Le cardinal Luçon est, à maintes reprises, décoré. Le 25 août 1915, il reçoit le titre de « Président d’Honneur de la Croix-Rouge ». Pour ses actes passés à Reims et sur demande du député de Reims, Camille Lenoir, le cardinal Luçon est décoré de la Légion d’honneur par le Président de la République, Raymond Poincaré (1860-1934), le 17 juin 1917, au pied de l’hôtel de ville. Lors de sa visite de la cathédrale, Edvard Benès (1884-1948), alors ministre des Affaires étrangères du premier gouvernement tchécoslovaque, promet au cardinal de lui envoyer la Croix de Guerre tchécoslovaque qui lui est effectivement remise le 13 mars 1919. Le 11 août 1922, il devient officier de la Légion d’honneur.

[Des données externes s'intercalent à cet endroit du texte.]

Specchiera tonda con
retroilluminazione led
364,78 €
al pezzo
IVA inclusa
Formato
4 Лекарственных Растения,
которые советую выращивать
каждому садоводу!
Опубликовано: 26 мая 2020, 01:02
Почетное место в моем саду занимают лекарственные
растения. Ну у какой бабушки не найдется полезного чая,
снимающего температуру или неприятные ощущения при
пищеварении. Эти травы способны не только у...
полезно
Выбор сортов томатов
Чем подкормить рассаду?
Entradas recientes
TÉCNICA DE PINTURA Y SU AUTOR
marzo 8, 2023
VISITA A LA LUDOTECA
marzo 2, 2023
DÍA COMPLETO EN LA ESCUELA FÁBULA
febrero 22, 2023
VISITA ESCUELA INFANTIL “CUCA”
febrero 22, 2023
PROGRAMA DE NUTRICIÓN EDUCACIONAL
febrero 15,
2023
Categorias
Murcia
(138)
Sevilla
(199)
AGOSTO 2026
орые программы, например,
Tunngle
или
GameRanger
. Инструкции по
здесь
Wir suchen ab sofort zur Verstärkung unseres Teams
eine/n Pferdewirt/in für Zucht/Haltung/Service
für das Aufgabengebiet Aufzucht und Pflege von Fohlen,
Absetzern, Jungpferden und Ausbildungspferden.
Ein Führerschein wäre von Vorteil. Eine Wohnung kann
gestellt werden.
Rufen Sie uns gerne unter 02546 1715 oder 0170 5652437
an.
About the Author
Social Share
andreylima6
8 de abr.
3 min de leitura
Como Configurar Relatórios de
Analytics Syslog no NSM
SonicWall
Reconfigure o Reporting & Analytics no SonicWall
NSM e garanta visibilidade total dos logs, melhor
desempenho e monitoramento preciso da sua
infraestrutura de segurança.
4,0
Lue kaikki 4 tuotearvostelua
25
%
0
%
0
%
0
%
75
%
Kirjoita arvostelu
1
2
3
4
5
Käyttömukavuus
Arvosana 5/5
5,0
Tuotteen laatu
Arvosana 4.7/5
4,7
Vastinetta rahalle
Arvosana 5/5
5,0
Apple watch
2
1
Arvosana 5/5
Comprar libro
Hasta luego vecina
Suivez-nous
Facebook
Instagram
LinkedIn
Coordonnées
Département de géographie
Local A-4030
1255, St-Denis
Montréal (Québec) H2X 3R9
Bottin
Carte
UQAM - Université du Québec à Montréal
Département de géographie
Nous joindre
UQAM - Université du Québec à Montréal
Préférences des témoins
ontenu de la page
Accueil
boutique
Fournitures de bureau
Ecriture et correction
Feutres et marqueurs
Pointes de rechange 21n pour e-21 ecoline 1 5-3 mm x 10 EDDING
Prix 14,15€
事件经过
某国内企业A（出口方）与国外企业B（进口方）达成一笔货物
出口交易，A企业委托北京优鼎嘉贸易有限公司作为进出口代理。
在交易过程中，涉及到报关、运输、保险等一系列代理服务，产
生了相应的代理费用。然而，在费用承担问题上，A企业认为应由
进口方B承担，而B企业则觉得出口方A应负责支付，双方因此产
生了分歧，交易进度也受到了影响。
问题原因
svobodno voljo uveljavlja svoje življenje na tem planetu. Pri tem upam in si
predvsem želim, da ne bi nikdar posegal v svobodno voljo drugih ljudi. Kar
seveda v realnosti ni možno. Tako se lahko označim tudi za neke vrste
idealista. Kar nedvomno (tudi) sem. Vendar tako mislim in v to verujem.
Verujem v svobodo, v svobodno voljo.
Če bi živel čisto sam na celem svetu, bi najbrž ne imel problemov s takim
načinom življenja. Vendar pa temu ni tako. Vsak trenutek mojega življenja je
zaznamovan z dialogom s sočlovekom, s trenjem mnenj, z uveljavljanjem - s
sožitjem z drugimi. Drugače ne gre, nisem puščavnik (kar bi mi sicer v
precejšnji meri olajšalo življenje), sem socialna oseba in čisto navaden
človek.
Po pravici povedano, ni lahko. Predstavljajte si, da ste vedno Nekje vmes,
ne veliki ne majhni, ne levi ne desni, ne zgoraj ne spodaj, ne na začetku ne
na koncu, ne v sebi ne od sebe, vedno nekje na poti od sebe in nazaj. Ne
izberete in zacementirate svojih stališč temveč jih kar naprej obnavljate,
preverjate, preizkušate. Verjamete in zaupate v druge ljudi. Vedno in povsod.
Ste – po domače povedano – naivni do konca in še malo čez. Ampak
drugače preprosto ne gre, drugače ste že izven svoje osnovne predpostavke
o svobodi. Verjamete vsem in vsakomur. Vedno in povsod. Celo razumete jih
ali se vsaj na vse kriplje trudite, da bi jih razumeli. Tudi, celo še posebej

Le 3 novembre 1925, il reçoit de la main de l’ambassadeur de Belgique en France, la Grand Croix de l’Ordre de Léopold II. Le 5 décembre 1927, le consul d’Italie lui remet le Grand Cordon et la Grande Croix de l’Ordre de la Couronne d’Italie.

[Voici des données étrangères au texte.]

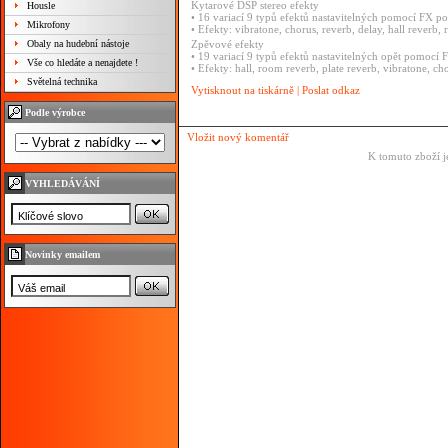
Kytarové DSP stereo efekty
Housle
• 16 variací 9 typů efektů nastavitelných pomocí FX p
Mikrofony
• Efekty: vibratone, chorus, reverb, delay, hall reverb,
Obaly na hudební nástoje
Zpěvové efekty
• 19 variací 9 typů efektů nastavitelných opět pomocí
Vše co hledáte a nenajdete !
• Efekty: hall, room reverb, plate reverb, vibratone, ch
Světelná technika
Vytisknout na tiskárně
|
Poslat odkaz
Podle výrobce
Vložit nový komentář
K tomuto zboží j
VYHLEDÁVÁNÍ
Novinky emailem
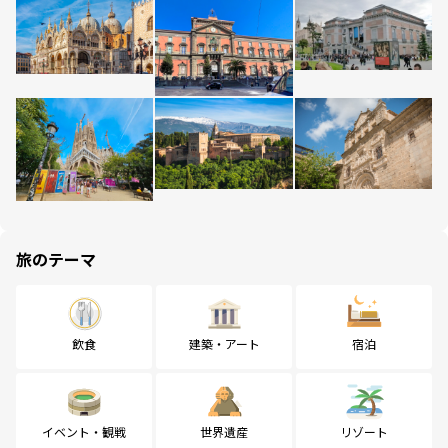
旅のテーマ
飲食
建築・アート
宿泊
イベント・観戦
世界遺産
リゾート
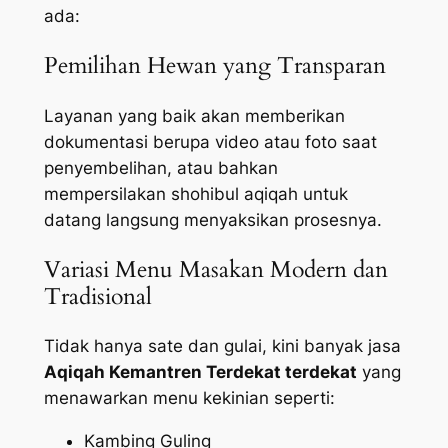
ada:
Pemilihan Hewan yang Transparan
Layanan yang baik akan memberikan
dokumentasi berupa video atau foto saat
penyembelihan, atau bahkan
mempersilakan shohibul aqiqah untuk
datang langsung menyaksikan prosesnya.
Variasi Menu Masakan Modern dan
Tradisional
Tidak hanya sate dan gulai, kini banyak jasa
Aqiqah Kemantren Terdekat terdekat
yang
menawarkan menu kekinian seperti:
Kambing Guling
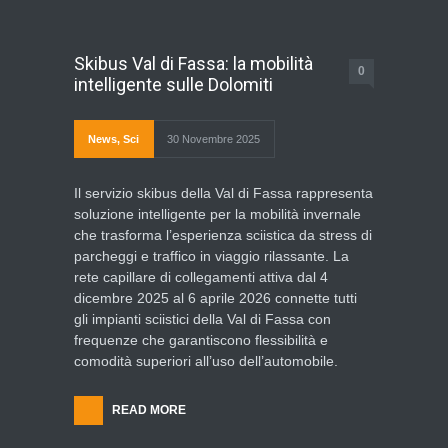
Skibus Val di Fassa: la mobilità
0
intelligente sulle Dolomiti
News
,
Sci
30 Novembre 2025
Il servizio skibus della Val di Fassa rappresenta
soluzione intelligente per la mobilità invernale
che trasforma l’esperienza sciistica da stress di
parcheggi e traffico in viaggio rilassante. La
rete capillare di collegamenti attiva dal 4
dicembre 2025 al 6 aprile 2026 connette tutti
gli impianti sciistici della Val di Fassa con
frequenze che garantiscono flessibilità e
comodità superiori all’uso dell’automobile.
READ MORE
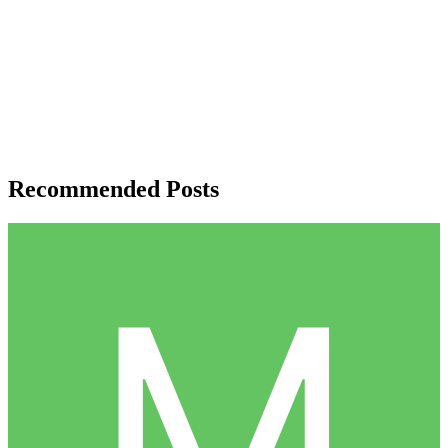
Recommended Posts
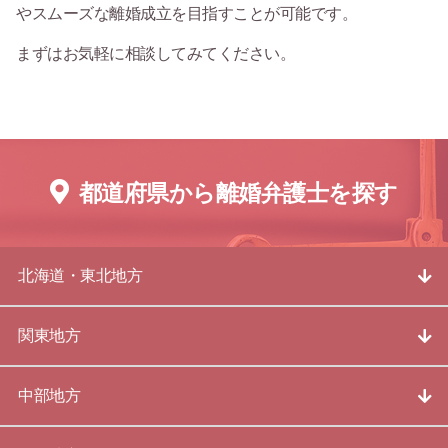
やスムーズな離婚成立を目指すことが可能です。
まずはお気軽に相談してみてください。
都道府県から離婚弁護士を探す
北海道・東北地方
関東地方
中部地方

L’aura médiatique du cardinal Luçon au lendemain de la guerre est telle qu’une biographie lui est consacrée, dès 1919, sous la plume de Henri Baguenier Desormeaux (1861-1929). De même, l’académicien Georges Goyau (1869-1939), spécialiste de l’histoire religieuse française, lui consacre un article intitulé « Un archevêque au chevet d’une grande blessée. Le cardinal Luçon à Reims » paru en 1927 dans Le Figaro. En 1934, l’historien Pierre Lyautey (1893-1976), neveu du maréchal Lyautey, dans La Revue des deux Mondes, relate son rôle à Reims durant la guerre.